It's like a disease isn't it! Despite not having the time at all, I simply had to work out the link, and I think it is this.. I have a huge quantity of information, which, as I said, really needs to be sifted through. I cannot vouch for the accuracy of any of it because I have done no research at all, but it is so detailed that for the most part, I am assuming it is correct, and some things crop up from different sources so either it's correct or just repeated family lagend!
In 1719 Thomas Ashwin of Tower Hill, Bidford married Hester Manley of Crowle, Worc.
Their fist son, Manley, born the year of their mariage, married Mary Godfrey or Godfree in 1746. Their first son, Thomas married Phoebe Cormel in 1783 and she gave birth to 10 children of which your Edward is one.

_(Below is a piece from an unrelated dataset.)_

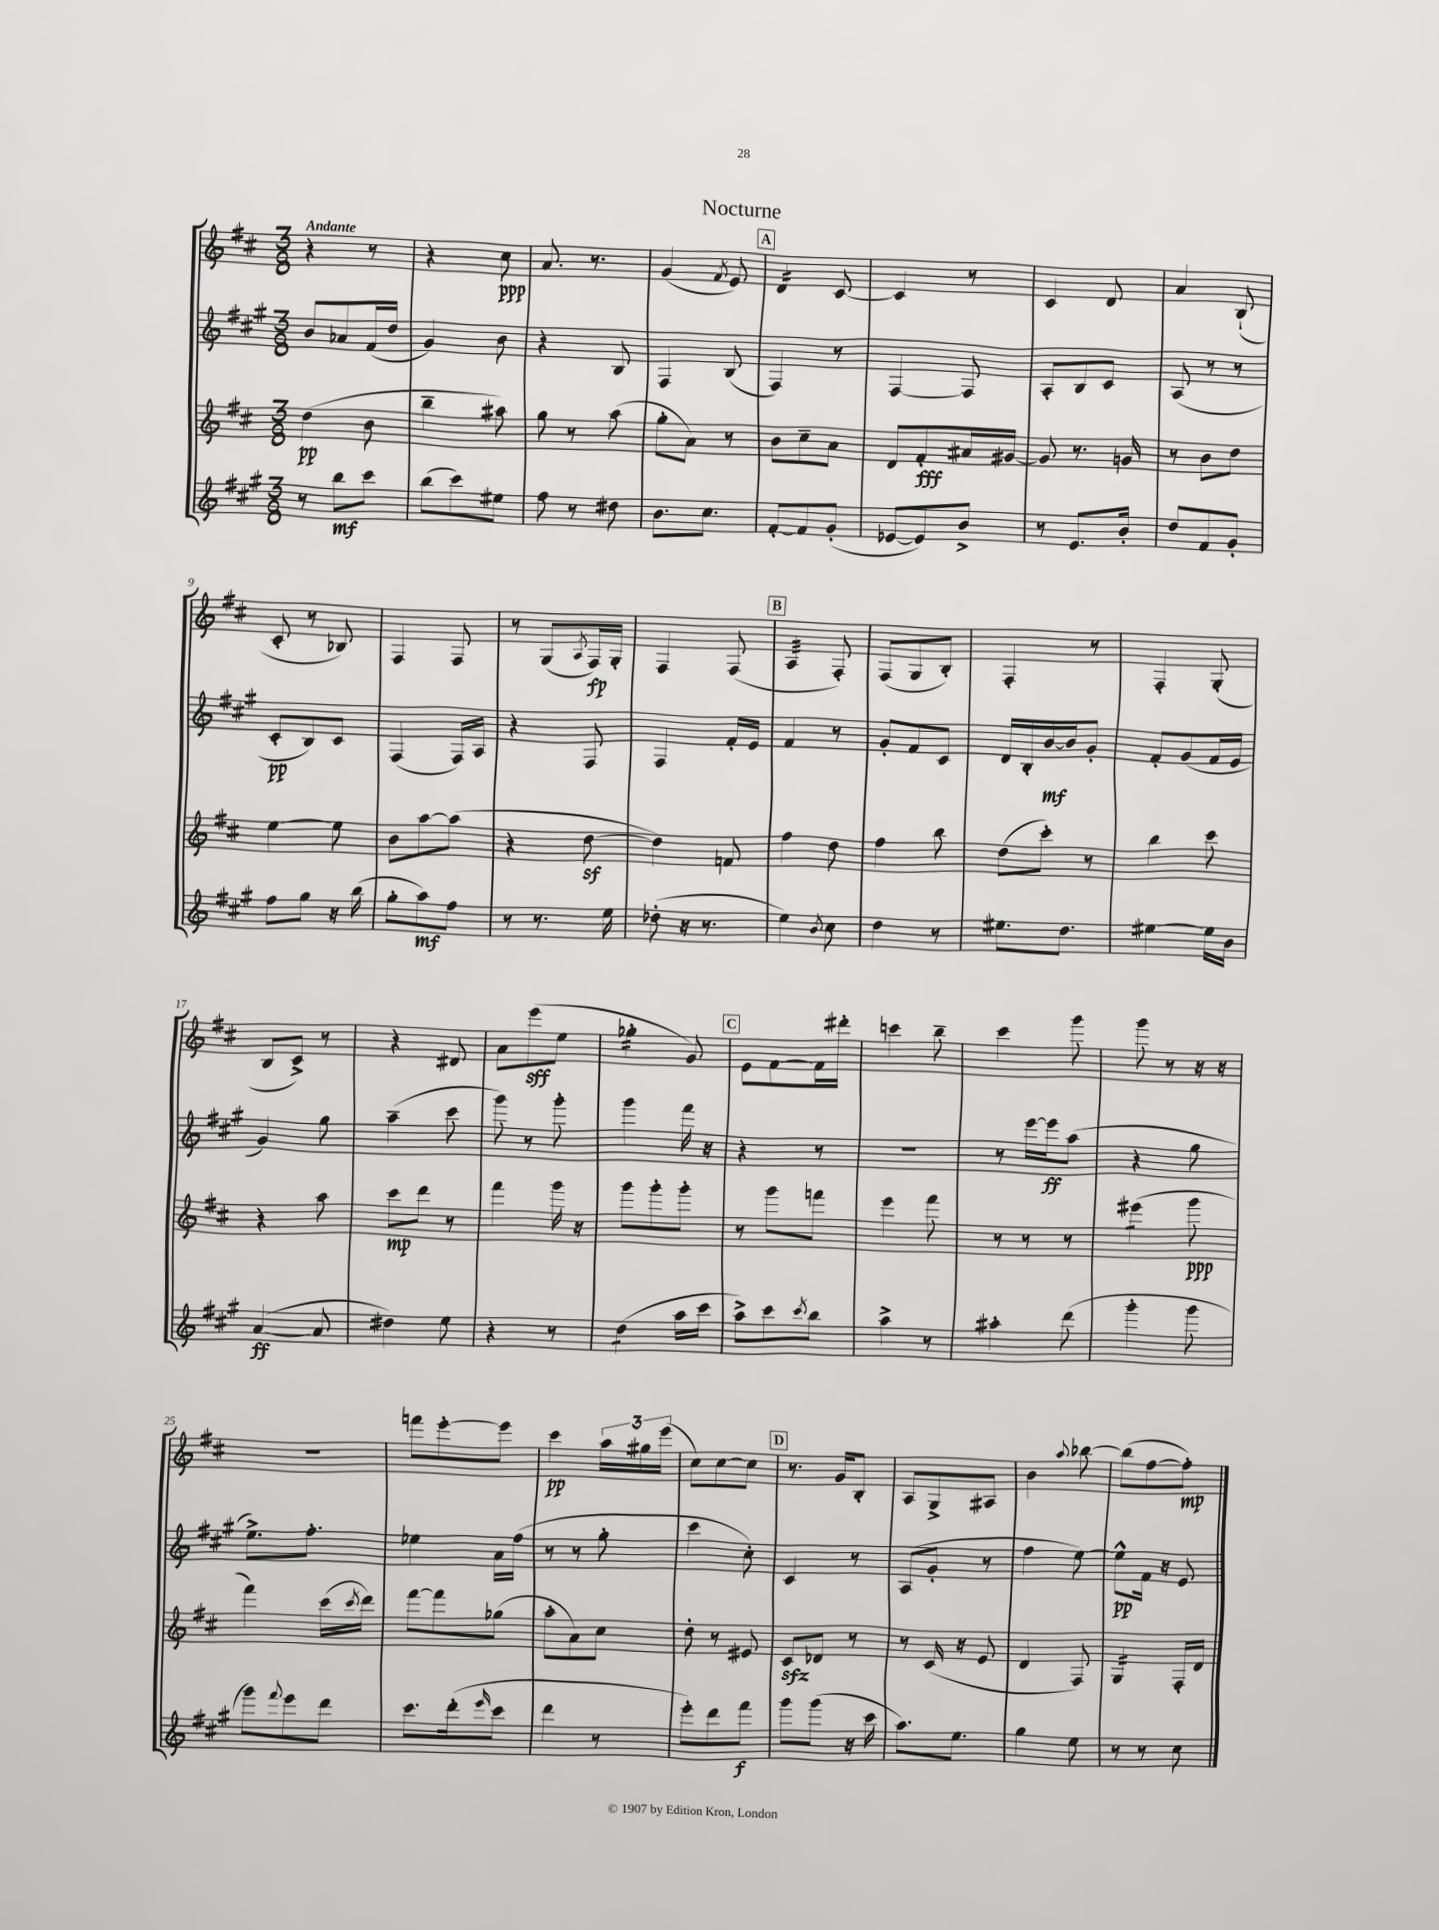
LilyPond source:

However Thomas Ashwin and Hester Manley had 6 children. Their second son Thomas, baptised 1727, married Anne Smith of Littleton. They had 5 children. The eldest son, Thomas, born 1753 married Mary Price. He was a Magistrate and was killed in the Priestley riots in Birmingham on August 12, 1791.

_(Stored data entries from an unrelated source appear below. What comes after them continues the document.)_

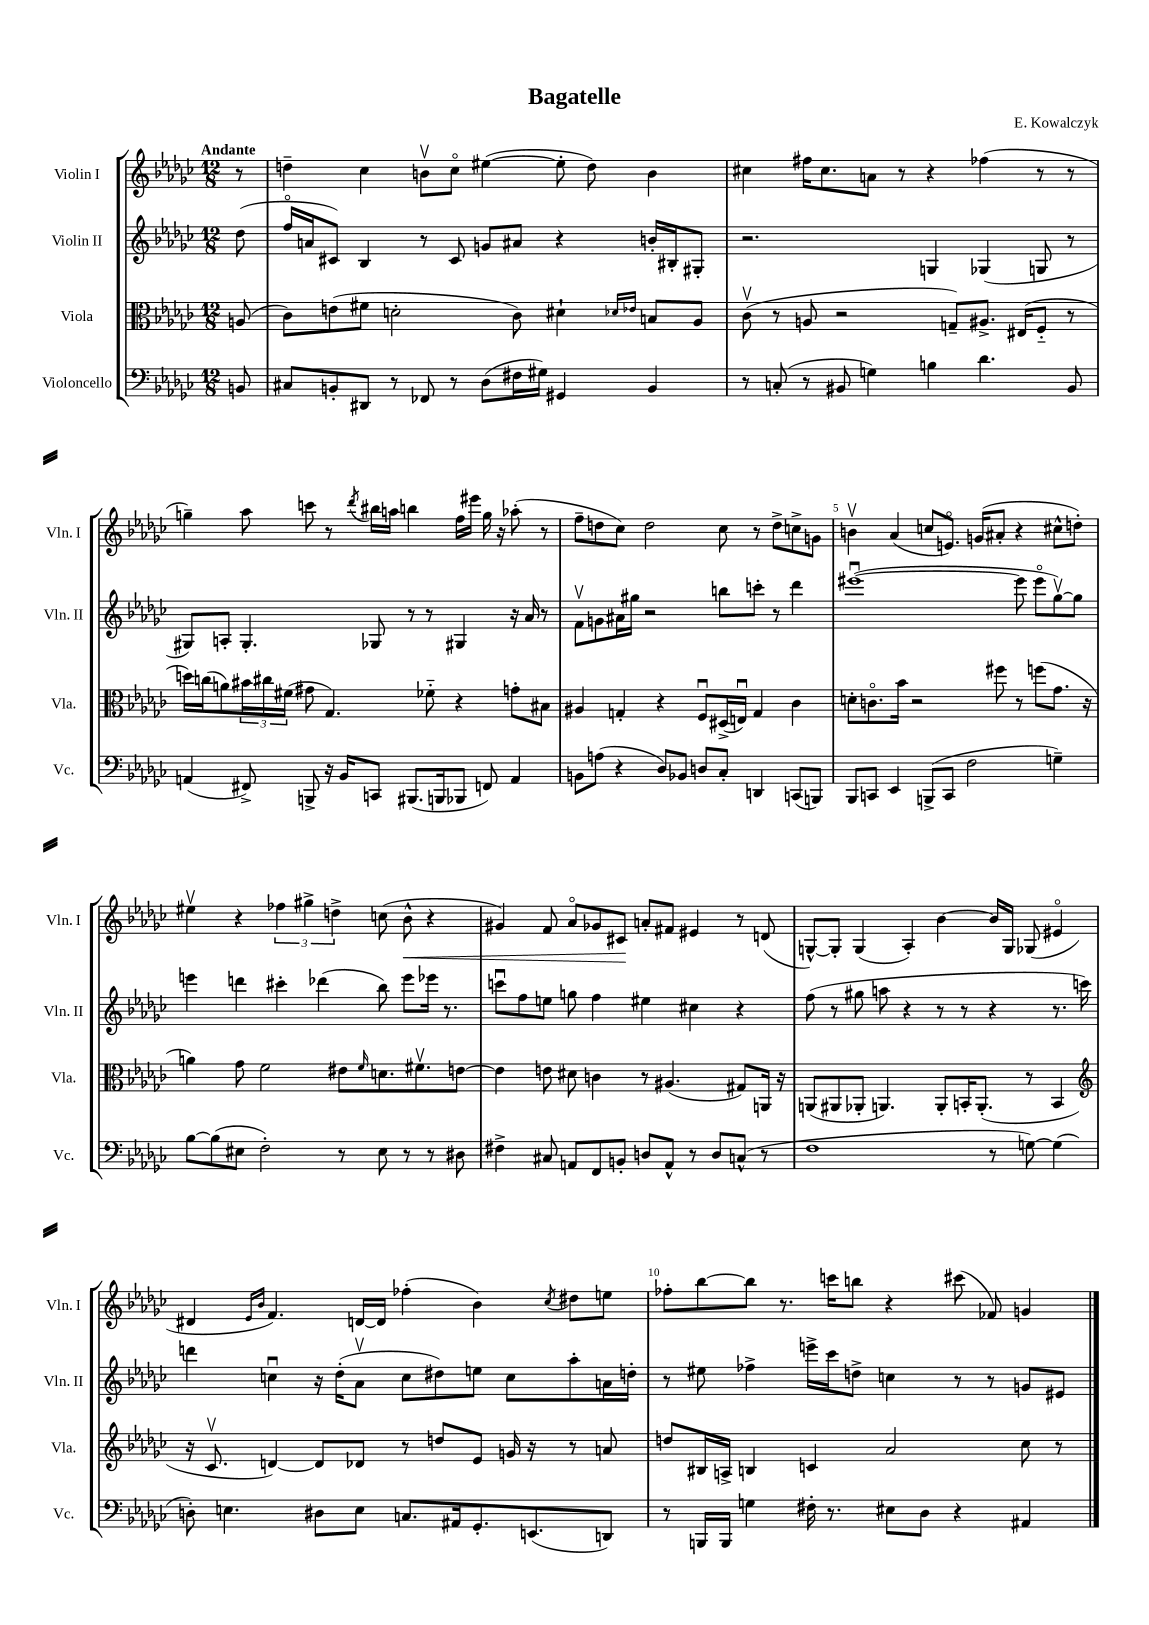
\header { title = "Bagatelle" composer = "E. Kowalczyk" }
<<
\new StaffGroup <<
\new Staff = "s0" \with { instrumentName = "Violin I" shortInstrumentName = "Vln. I" } {
    \clef treble \key ges \major \numericTimeSignature \time 12/8 \partial 8 \tempo "Andante"
    r8 |
    d''4-- ces''4 b'8\upbow ces''8\flageolet eis''4~( eis''8-. d''8) b'4 |
    cis''4 fis''16 cis''8. a'8 r8 r4 fes''4( r8 r8 |
    g''4--) aes''8 c'''8 r8 \acciaccatura { des'''8 } bis''16 a''16 b''4 f''16 eis'''16 g''16 r16 aes''8-.( r8 |
    f''8-- d''8 ces''8) d''2 ces''8 r8 d''8-> c''8-> g'8 |
    b'4\upbow aes'4( c''8 e'8.\flageolet) g'16( ais'8-. r4 cis''8-^ d''8-.) |
    eis''4\upbow r4 \tuplet 3/2 { fes''4 gis''4-> d''4-> } c''8( bes'8-^\< r4 |
    gis'4) f'8 aes'8\flageolet ges'8 cis'8\! a'8-. fis'8 eis'4 r8 d'8( |
    g8~-^) g8-. g4( aes4-.) bes'4~ bes'16 g16 ges8( eis'4\flageolet |
    dis'4 \grace { ees'16 bes'16 } f'4.) d'16~ d'16 fes''4-.( bes'4) \acciaccatura { ces''8 } dis''8 e''8 |
    fes''8-. bes''8~ bes''8 r8. c'''16 b''8 r4 cis'''8( fes'8) g'4 \bar "|." |
}
\new Staff = "s1" \with { instrumentName = "Violin II" shortInstrumentName = "Vln. II" } {
    \clef treble \key ges \major \numericTimeSignature \time 12/8 \partial 8
    des''8( |
    f''16\flageolet a'16 cis'8) bes4 r8 cis'8 g'8 ais'8 r4 b'16-. bis16-. gis8-. |
    r2. g4 ges4( g8 r8 |
    gis8) a8-. gis4.-. ges8 r8 r8 gis4 r16 aes'16 r8 |
    f'8\upbow g'8 ais'16 gis''16 r2 b''8 c'''8-. r8 des'''4 |
    eis'''1~\downbow( eis'''8 eis'''8\flageolet ges''8~\upbow) ges''8 |
    e'''4 d'''4 cis'''4-. des'''4( bes''8) e'''8 ees'''16 r8. |
    c'''8\downbow f''8 e''8 g''8 f''4 eis''4 cis''4 r4 |
    f''8( r8 gis''8 a''8 r4 r8 r8 r4 r8. c'''16) |
    d'''4 c''4\downbow r16 des''16-.( aes'8\upbow c''8 dis''8) e''8 c''8 aes''8-. a'16 d''16-. |
    r8 eis''8 fes''4-> e'''16-> ces'''16 d''8-> c''4 r8 r8 g'8 eis'8 \bar "|." |
}
\new Staff = "s2" \with { instrumentName = "Viola" shortInstrumentName = "Vla." } {
    \clef alto \key ges \major \numericTimeSignature \time 12/8 \partial 8
    a8( |
    ces'8) e'8( fis'8 d'2-. ces'8) dis'4-! \grace { des'16 ees'16 } b8 aes8 |
    ces'8\upbow( r8 a8 r2 g8--) ais8.-> eis16( f8-_ r8 |
    d''16) c''16( a'8) \tuplet 3/2 { bis'16 cis''16 fis'16( } gis'8 ges4.) fes'8-_ r4 g'8-. bis8 |
    ais4 g4-. r4 f8\downbow dis16->( e16\downbow) g4 ces'4 |
    d'8-. c'8.\flageolet bes'16 r2 fis''8 r8 f''8( ges'8. r16 |
    a'4) ges'8 f'2 eis'8 \grace { f'16 } d'8. fis'8.\upbow e'8~ |
    e'4 e'8 dis'8 c'4 r8 ais4.( gis8) a,16 r16 |
    a,8( ais,8 aes,8-. a,4.) a,8-. b,16-. a,8.-.( r8 b,4 |
    \clef treble r16 ces'8.\upbow d'4~) d'8 des'8 r8 d''8 ees'8 g'16 r16 r8 a'8 |
    d''8 bis16 a16-> b4 c'4 aes'2 ces''8 r8 \bar "|." |
}
\new Staff = "s3" \with { instrumentName = "Violoncello" shortInstrumentName = "Vc." } {
    \clef bass \key ges \major \numericTimeSignature \time 12/8 \partial 8
    b,8 |
    cis8 b,8-. dis,8 r8 fes,8 r8 des8( fis16 gis16) gis,4 b,4 |
    r8 c8-.( r8 bis,8 g4) b4 des'4. bis,8 |
    a,4( fis,8->) b,,8-> r16 bes,16 c,8 bis,,8.( b,,16 bes,,8 f,8) a,4 |
    b,8 a8( r4 des8) bes,8 d8 ces8-. d,4 c,8( b,,8) |
    bes,,8 c,8 ees,4 b,,8->( c,8 f2 g4--) |
    bes8~ bes8( eis8 f2-.) r8 eis8 r8 r8 dis8 |
    fis4-> cis8 a,8 f,8 b,8-. d8 a,8-^ r8 d8 c8-^( r8 |
    f1 r8 g8~) g4( |
    d8-.) e4. dis8 e8 c8. ais,16 ges,8.-. e,8.( d,8) |
    r8 b,,16 b,,16 g4 fis16-. r8. eis8 des8 r4 ais,4 \bar "|." |
}
>>
>>
\layout { \context { \Score \override BarNumber.break-visibility = ##(#f #t #t) barNumberVisibility = #(every-nth-bar-number-visible 5) } }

Thomas and Mary had 8 children. I have details on all of them, but I am descended from their second son, Thomas Price born January 22, 1777, died blind at the age of 66 in Prestbury where he lived with two maiden sisters,Eleanor and Elizabeth. In 1804 he had married Grace, daughter of William and Sarah Jenkin of Truro. They were a Quaker family. Thomas and Grace had 7 children.
Their third child, Alfred Jenkin, born Cheltenham April 12, 1814 was an accountant. His first marriage to someone as yet unknown, produced two children, Edward Marston and Alfred Gordon. It may well have been that his first wife was a Marston because this name enters the family for the first time here. Alfred Gordon was born in Cornwall in 1843 and drowned off Cape Horn in his early 20's. I am descended from Edward Marston. Incidentally Alfred Jenkin went on to marry a second time with Susan Johnson Brick and had a whole lot more children, of which the eldest has left handwritten books about his experiences exploring the centre of Australia.
Anyway, Edward Marston,born 1845 in Cornwall went to Australia at the age of 3, presumably with his father, but this has never been researched I think. He married Susannah Tapley in 1873. The Tapleys were a well known Adelaide family after whom Tapley's Hill is named. Edward Marston bought land on the seafont at the Semaphore, then very fashionable, in 1878 and in 1884 he built a large house. He and Susannah had 4 children of which my grandmother, Ethel Maud, born 1874 was the eldest. Milford born 1876 dropped dead in the street leaving his wife Nell with 2 sons. I do not know them at all. Arthur Malcolm was born in 1778 and married Mary MacDiarmid. They had two daughters, Mary and Margaret, both of whom married and had children, all of whom still live in Adelaide to my knowledge. I have been living in France for 33 years but I have seen them occasionally. Ethel Maud married the Reverend Wilfrid Walmsley Nicholson, whom she happened to meet in Adelaide,in London, and they moved to Thorneyburn in the very north of England where my father, Bryan Walmsley was born. Their second son, Edward Marston Ashwin was born in Askam Richard, where their father died at the age of 56, leaving Ethel with 2 boys 7 and 12. She decided to return to Adelaide but contracted tuberculosis on the boat and died 6 years later,also at the age of 56. Edward married and had 3 daughters, all of whom have married and had children, but he also died at the age of 56. When my father turned 56 he had a party, although he did not know his brother's fate at that stage!! I see all Edward's children and the eldest is coming to my daughter's wedding. I married a Dutchman and came to France. Sadly I was widowed at the same age as Ethel, but instead of having 2 sons, I have 2 daughters, although they were the same age as Ethel's sons when their father died.
I hope you can wade your way through this! As I said, I have masses and masses of stuff but not very close to either of us, but my goodness, there are a lot of Ashwins around the world!